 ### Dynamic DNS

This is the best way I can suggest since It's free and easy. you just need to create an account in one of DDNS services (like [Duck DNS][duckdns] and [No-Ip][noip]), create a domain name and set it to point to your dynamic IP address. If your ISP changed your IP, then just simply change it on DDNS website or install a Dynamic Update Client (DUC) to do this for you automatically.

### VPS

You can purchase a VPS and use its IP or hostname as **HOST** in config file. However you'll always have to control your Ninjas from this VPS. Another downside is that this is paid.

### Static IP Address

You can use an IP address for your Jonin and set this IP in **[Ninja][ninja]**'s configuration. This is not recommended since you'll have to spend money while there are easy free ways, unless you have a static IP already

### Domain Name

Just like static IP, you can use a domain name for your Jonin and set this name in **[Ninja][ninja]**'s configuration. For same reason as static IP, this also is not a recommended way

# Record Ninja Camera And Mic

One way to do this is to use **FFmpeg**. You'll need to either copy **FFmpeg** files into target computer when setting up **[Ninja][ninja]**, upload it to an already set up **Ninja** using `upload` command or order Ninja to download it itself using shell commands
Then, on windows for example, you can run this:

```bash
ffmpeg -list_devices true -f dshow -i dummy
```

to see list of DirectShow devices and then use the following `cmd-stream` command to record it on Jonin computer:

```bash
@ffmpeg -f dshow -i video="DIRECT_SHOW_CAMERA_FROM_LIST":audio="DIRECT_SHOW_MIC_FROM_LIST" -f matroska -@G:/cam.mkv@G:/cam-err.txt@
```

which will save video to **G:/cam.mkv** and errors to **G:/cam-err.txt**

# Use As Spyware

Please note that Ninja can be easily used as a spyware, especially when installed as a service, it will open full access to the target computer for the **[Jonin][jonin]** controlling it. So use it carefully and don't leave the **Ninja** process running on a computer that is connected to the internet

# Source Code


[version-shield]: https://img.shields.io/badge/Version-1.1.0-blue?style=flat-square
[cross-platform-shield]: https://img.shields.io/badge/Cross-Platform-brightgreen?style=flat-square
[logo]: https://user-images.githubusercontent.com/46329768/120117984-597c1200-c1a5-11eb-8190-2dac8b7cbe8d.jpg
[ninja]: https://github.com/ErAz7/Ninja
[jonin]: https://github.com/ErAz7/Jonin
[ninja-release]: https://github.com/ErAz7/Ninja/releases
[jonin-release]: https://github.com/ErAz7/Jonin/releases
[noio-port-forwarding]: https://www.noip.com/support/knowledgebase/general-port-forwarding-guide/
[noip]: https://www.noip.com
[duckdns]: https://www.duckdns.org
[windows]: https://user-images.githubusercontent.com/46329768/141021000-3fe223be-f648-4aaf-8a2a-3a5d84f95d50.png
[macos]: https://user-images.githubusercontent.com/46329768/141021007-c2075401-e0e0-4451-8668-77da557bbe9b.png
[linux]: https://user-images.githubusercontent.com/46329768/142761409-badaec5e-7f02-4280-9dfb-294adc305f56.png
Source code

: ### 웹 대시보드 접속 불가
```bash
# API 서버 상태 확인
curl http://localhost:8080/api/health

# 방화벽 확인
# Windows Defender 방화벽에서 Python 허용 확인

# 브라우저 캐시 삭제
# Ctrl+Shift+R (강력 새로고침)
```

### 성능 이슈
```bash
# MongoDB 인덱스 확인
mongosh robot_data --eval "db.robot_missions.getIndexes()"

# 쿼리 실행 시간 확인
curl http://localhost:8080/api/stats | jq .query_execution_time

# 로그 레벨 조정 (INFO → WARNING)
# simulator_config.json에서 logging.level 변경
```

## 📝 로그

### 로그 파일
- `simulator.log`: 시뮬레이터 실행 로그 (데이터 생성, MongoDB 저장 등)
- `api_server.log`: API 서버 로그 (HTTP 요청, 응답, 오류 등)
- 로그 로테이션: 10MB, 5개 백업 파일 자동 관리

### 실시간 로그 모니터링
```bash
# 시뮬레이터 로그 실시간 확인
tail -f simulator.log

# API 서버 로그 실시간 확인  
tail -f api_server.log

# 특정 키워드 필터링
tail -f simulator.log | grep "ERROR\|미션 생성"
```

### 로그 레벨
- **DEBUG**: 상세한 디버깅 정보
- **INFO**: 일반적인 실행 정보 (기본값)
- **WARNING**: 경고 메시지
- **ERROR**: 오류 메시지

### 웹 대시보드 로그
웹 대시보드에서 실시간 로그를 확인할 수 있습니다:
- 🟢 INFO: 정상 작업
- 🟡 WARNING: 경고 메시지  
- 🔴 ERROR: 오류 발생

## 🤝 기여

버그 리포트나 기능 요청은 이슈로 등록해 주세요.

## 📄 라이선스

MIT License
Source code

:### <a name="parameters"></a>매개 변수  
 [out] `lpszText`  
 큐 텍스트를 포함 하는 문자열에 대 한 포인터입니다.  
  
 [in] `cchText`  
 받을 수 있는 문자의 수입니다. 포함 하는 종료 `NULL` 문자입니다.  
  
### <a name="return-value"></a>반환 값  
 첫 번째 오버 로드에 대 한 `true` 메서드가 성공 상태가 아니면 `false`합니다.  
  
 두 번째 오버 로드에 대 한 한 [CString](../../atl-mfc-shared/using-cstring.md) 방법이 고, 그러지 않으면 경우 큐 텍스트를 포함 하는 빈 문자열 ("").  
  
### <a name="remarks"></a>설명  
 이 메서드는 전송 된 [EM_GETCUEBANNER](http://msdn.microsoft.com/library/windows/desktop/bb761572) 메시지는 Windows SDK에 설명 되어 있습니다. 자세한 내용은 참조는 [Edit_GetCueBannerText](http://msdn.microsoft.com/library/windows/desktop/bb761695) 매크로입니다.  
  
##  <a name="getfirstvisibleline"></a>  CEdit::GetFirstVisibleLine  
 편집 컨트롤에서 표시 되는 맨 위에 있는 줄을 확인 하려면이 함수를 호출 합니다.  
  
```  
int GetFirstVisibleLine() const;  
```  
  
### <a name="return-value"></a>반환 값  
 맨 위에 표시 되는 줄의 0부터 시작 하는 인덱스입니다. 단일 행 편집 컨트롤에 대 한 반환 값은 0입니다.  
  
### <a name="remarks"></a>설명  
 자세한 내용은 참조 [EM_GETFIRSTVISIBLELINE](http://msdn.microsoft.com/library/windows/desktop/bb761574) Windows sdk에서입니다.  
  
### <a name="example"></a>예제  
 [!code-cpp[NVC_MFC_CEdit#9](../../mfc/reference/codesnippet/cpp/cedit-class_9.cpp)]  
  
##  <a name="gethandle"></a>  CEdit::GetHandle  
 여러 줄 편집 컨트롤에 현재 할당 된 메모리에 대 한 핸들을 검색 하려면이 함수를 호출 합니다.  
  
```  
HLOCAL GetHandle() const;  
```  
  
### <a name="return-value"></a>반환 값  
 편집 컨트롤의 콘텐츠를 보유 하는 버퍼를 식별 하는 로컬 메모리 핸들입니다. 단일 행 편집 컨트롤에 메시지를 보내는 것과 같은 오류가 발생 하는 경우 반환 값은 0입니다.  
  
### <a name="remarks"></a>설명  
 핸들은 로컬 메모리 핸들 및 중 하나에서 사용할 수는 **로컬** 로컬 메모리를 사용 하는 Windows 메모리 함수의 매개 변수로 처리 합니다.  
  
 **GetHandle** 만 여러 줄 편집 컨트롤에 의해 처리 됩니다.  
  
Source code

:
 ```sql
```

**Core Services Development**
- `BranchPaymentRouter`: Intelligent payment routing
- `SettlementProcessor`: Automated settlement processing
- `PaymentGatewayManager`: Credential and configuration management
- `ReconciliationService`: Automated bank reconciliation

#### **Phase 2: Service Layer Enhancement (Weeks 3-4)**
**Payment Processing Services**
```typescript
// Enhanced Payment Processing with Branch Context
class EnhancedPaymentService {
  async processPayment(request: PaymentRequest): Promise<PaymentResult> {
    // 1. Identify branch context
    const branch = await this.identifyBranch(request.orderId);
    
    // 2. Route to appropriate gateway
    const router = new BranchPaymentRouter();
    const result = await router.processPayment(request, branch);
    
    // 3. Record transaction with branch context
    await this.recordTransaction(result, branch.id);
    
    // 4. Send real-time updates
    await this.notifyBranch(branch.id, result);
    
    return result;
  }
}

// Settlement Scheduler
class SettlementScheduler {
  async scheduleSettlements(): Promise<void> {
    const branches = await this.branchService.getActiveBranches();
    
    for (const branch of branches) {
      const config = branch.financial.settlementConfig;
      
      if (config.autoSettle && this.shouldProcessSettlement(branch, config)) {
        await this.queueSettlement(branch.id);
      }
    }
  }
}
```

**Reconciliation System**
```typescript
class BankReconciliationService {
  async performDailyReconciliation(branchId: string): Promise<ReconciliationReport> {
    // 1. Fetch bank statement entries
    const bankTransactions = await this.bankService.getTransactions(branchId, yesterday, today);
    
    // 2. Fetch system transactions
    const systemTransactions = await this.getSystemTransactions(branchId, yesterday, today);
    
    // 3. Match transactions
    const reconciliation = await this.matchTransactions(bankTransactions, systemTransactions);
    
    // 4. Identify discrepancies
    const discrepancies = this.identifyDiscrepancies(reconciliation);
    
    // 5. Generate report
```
= = = = =
▶ **What to work on**: From the records above, transcribe exactly the run of lines that opens with the line holding "편집 컨트롤의 콘텐츠를" and closes with the line holding "Automated bank reconciliation", both included.

▶ **Solution**:
 편집 컨트롤의 콘텐츠를 보유 하는 버퍼를 식별 하는 로컬 메모리 핸들입니다. 단일 행 편집 컨트롤에 메시지를 보내는 것과 같은 오류가 발생 하는 경우 반환 값은 0입니다.  
  
### <a name="remarks"></a>설명  
 핸들은 로컬 메모리 핸들 및 중 하나에서 사용할 수는 **로컬** 로컬 메모리를 사용 하는 Windows 메모리 함수의 매개 변수로 처리 합니다.  
  
 **GetHandle** 만 여러 줄 편집 컨트롤에 의해 처리 됩니다.  
  
Source code

:
 ```sql
```

**Core Services Development**
- `BranchPaymentRouter`: Intelligent payment routing
- `SettlementProcessor`: Automated settlement processing
- `PaymentGatewayManager`: Credential and configuration management
- `ReconciliationService`: Automated bank reconciliation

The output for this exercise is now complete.